THE DATA |
§ §

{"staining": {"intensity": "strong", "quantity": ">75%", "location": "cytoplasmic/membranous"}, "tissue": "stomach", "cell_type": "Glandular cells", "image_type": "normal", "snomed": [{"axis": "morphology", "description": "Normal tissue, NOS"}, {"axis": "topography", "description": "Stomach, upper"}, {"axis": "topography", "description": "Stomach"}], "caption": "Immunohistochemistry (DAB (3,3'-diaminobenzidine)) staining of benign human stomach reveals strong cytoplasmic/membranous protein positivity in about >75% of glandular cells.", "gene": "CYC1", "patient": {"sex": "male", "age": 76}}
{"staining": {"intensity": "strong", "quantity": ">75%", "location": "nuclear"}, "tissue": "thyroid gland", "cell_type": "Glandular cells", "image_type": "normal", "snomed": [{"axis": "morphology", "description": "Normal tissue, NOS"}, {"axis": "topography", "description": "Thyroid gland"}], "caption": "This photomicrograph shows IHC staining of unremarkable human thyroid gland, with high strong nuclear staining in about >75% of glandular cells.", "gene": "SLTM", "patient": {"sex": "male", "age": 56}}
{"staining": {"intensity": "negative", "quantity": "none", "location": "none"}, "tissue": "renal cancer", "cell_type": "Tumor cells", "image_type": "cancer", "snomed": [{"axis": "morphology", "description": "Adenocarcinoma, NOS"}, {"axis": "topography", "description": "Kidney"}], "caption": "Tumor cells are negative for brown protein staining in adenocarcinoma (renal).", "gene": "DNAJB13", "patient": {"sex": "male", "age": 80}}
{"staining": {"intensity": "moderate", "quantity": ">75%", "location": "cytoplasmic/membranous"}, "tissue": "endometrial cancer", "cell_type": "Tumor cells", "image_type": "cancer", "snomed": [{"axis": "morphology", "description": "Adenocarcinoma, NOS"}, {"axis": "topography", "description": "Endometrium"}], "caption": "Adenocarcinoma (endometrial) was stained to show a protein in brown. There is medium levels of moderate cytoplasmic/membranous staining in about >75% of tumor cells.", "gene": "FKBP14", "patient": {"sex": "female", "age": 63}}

§ §

YOUR TASK | Go through the data above and return each line containing the string "cancer".

WRITTEN RESPONSE |
{"staining": {"intensity": "negative", "quantity": "none", "location": "none"}, "tissue": "renal cancer", "cell_type": "Tumor cells", "image_type": "cancer", "snomed": [{"axis": "morphology", "description": "Adenocarcinoma, NOS"}, {"axis": "topography", "description": "Kidney"}], "caption": "Tumor cells are negative for brown protein staining in adenocarcinoma (renal).", "gene": "DNAJB13", "patient": {"sex": "male", "age": 80}}
{"staining": {"intensity": "moderate", "quantity": ">75%", "location": "cytoplasmic/membranous"}, "tissue": "endometrial cancer", "cell_type": "Tumor cells", "image_type": "cancer", "snomed": [{"axis": "morphology", "description": "Adenocarcinoma, NOS"}, {"axis": "topography", "description": "Endometrium"}], "caption": "Adenocarcinoma (endometrial) was stained to show a protein in brown. There is medium levels of moderate cytoplasmic/membranous staining in about >75% of tumor cells.", "gene": "FKBP14", "patient": {"sex": "female", "age": 63}}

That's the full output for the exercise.